1,730 kilometers of road is seen as a priority to modernize. This included all M roads and part of the R roads.
The road management of Moldova is a task of the Ministerul Economiei și Infrastructurii (MEI). The actual road management is entrusted to the Administrația de Stat a Drumurilor (ASD). In 2022 the budget was 1.4 billion lei.
During the Soviet Union, several road projects were carried out in the Moldavian SSR. The main upgrades at the time were the new construction of the M14 around Chişinu and Tiraspol and the all-new M21 from Chişinu to the border with Ukraine. These projects were probably carried out in the 1970s. During that period, parts of the M14 in central Moldova were also upgraded with new routes and grade separated intersections. The M1, M14 and M21 were the best developed roads of the Moldavian SSR at the time.
In the 1980s, the M3 was built as a dual carriageway from Chişinu southwards. By 1990 this was completed as far as Porumbrei over a distance of 50 kilometers. After the fall of the Soviet Union, Moldova had other priorities, such as the conflict with Transnistria and the subsequent economic malaise. Today it is still the least developed country in Europe and so is the road network. Hardly any major road projects of any size have been implemented between 1990 and 2020, although some roads have been modernized. Many roads did not have proper road markings and signs. In the period 2010-2019, a large number of roads were provided with road markings and traffic signs. Up to 2019, 415 kilometers of road have been modernised, especially large parts of the M2. The largest project from 2020 was the extension of the M3 from Porumbrei to Cimișlia. The M1 around Chişinău has also been widened to 2×2 lanes.
In 2018, the Drumuri Bune pentru Moldova (Good Roads for Moldova) program was initiated to systematically improve the road network with a target for each year. The program focused not only on the main trunk roads, but also the improvement of the secondary road network in rural areas. About two-thirds of the annual target is to improve unpaved roads to improve accessibility in rural areas.
- According to Abbreviationfinder, Chisinau is the capital of Moldova.
In Moldova, a road sign was cataloged in 2017 for the motorway type of road. The prefix ‘A’ for motorways has also been established in the Roads Act. There are no roads in Moldova that meet the full requirements for a motorway. The closest is the M3 from Chișinău to Cimișlia. There is also no separate maximum speed limit for motorways. The name of a motorway in Moldova is recorded in Romanian and Russian: Autostradă / Автомагистраль.
The R6 at Bălți.
The road numbering in Moldova has been adjusted several times.

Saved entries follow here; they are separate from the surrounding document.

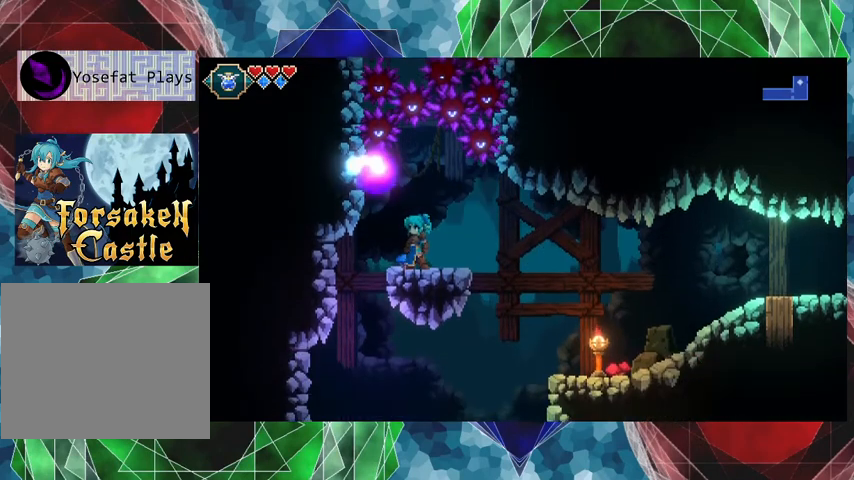
{"buttons": [], "left_stick": "center", "events": []}
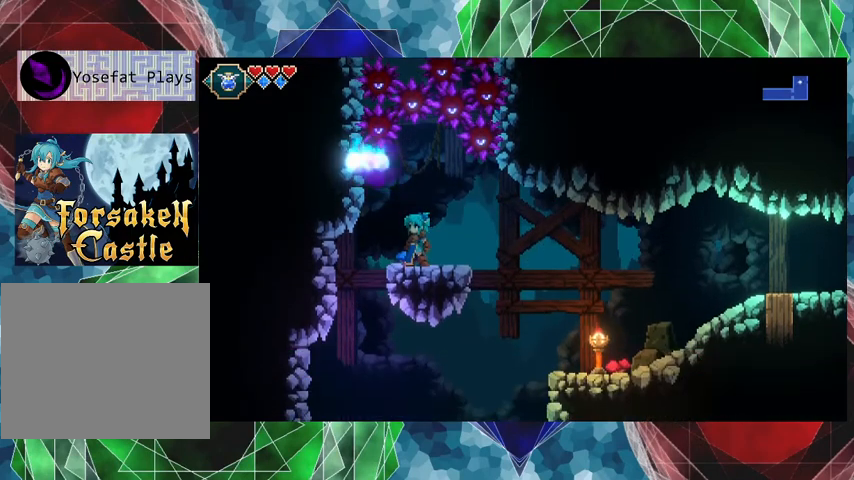
{"buttons": [], "left_stick": "center", "events": []}
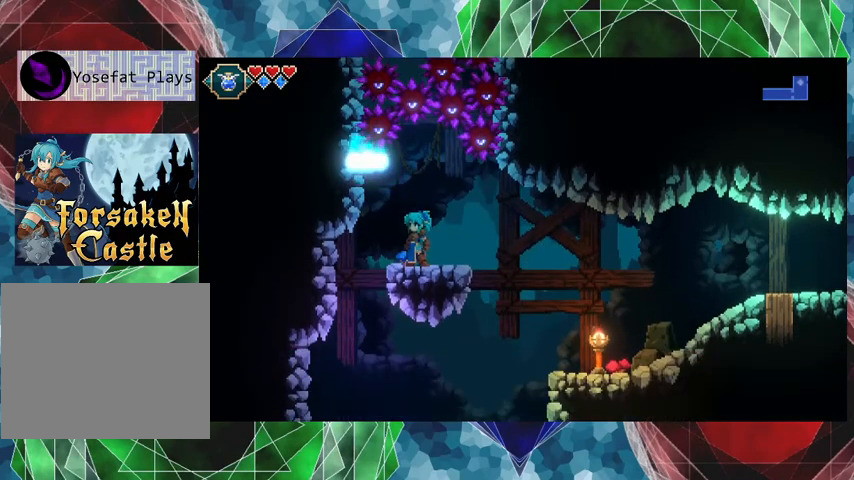
{"buttons": ["A"], "left_stick": "right", "events": [[267, "left_stick", "right"], [333, "A", "down"]]}
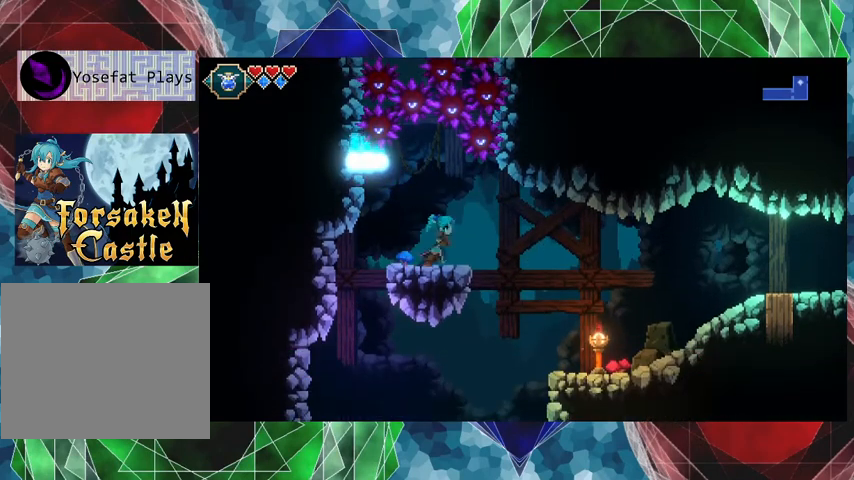
{"buttons": ["A"], "left_stick": "right", "events": []}
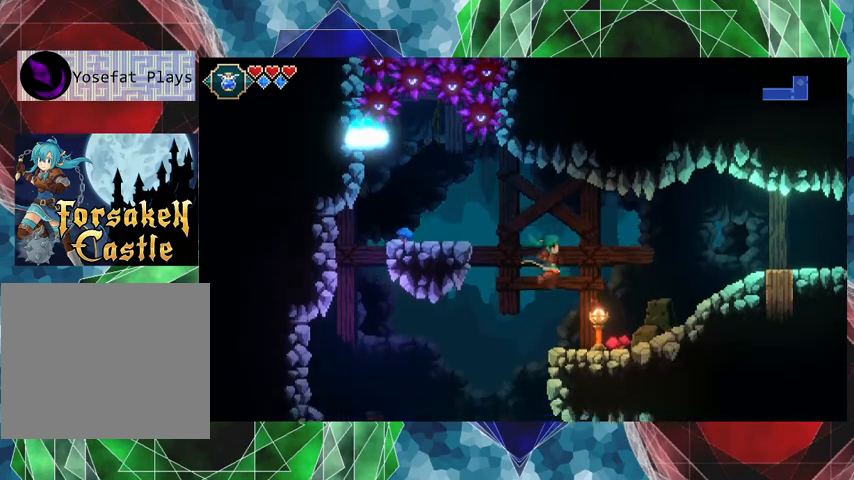
{"buttons": [], "left_stick": "right", "events": [[100, "A", "up"]]}
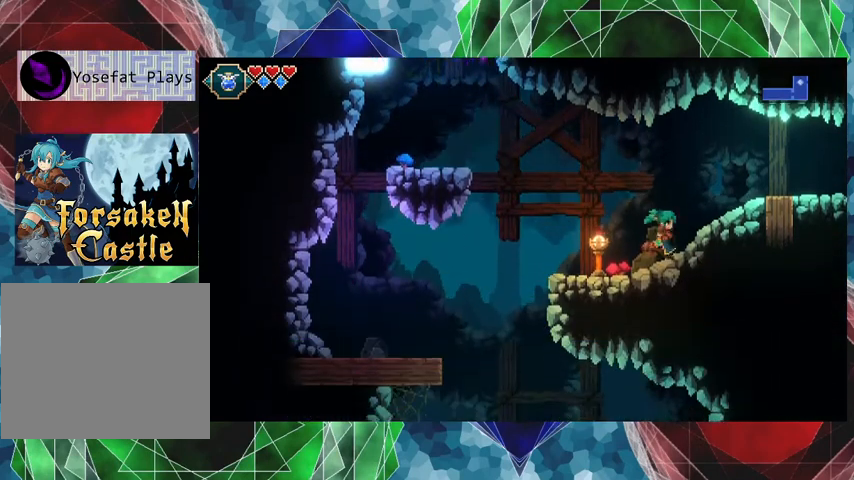
{"buttons": [], "left_stick": "center", "events": [[500, "left_stick", "center"]]}
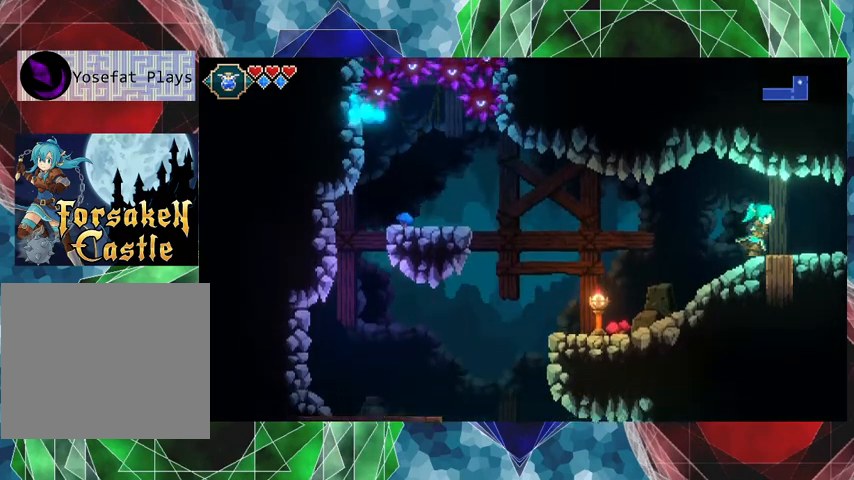
{"buttons": [], "left_stick": "right", "events": [[367, "left_stick", "right"]]}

Originally the road numbering existed from the time of the Soviet Union. This later partly continued in the form of the M-roads, but other M-numbers were introduced. The road network was renumbered in 2016. Whether the road numbers are indicated on the signage is unclear.
Below are all road number prefixes in Moldova.
|M||Drum on purpose|
|L||Drum de interes raional|
Main road network
The M3 south of Chişinău.
|M1||Border Romania – Leuşeni – Chişinu – Dubăsari – border Ukraine||154 km|
|M2||Drumul de centură al mun. Chișinău||6 km|
|M3||Chişinu – Comrat – Giurgiulești – border Romania||180 km|
|M3.1||Giurgiulești – Ukraine border||2 km|
|M4||Tiraspol – Dubăsari – Rîbnița||123 km|
|M5||Border Ukraine – Criva – Bălți – Chișinău – Tiraspol – border Ukraine||358 km|
|R1||Chişinu – Ungheni – Romania border||124 km|
|R2||Chisinau – Bender – Tiraspol – M5||85 km|
|R3||Chişinău – Hînceşti – Cimişlia – Basarabeasca – Ukraine border||98 km|
|R4||R6 – Goian – Criuleni – M1||35 km|
|R5||M5 – Vadul lui Vodă – M4||21 km|
|R6||Chișinău – Orhei – Bălți||125 km|
|R7||R14 – Drochia – Costeşti – border Romania||91 km|
|R8||Edineţ – Otaci – Ukraine border||55 km|
|R9||R14 – Oldănești – R20||45 km|
|R10||R25 – M1||12 km|
|R11||Border Ukraine – Briceni – Ocnița – Otaci – R8||65 km|
|R12||R8 – Donduşeni – Drochia – Pelinia – M5||63 km|
|R13||Bălţi – Florești – R14||40 km|
|R14||R6 – Codrul Nou – Soroca – Unguri – Ukraine border||98 km|
|R15||M5 – Glodenia||30 km|
|R16||Bălți – Fălești – Sculeni – Ungheni||57 km|
|R17||Făleşti – Pîrliţa||32 km|
|R18||M4 – Camenca – border Ukraine||62 km|
|R19||R9 – Cunicea – Camenca||31 km|
|R20||Orhei – Rezina – Rîbnița||54 km|
|R21||Orhei – Bravicea – Călărași||63 km|
|R22||Telenești – Ratuș – R6||11 km|
|R23||Basarabeasca – M3||24 km|
|R24||R2 – Parcani – Bîcioc – Speia||26 km|
|R25||Bucovăţ – Nisporic||36 km|
|R26||Bender – Căuşeni – Cimişlia||87 km|
|R27||Tiraspol – Nezavertailovca – Pervomaisc||50 km|
|R28||M3 – Comrat||14 km|
|R29||Comrat – Ceadîr–Lunga – Ukraine border||45 km|
|R30||Anenii Noi – Căuşeni – Ştefan Vodă – Ukraine border||99 km|
|R31||R30 – Tudora – Palanca – Ukraine border||18 km|
|R32||M3 – Vulcăneşti – Cahul – Taraclia||73 km|
|R33||Hînceşti – Lăpuşna – M1||37 km|
|R34||Hînceşti – Leova – Cahul – Giurgiulești||181 km|
|R35||Comrat – Cantemir – R34||43 km|
|R36||Basarabeasca – Ceadîr-Lunga – R29||37 km|
|R37||Ceadîr-Lunga – Taraclia – R32||24 km|
|European roads in Moldova|
|E58 • E87 • E581 • E583 • E584|
There are no toll roads in Moldova, but foreign vehicles must pay a road tax through a vignette.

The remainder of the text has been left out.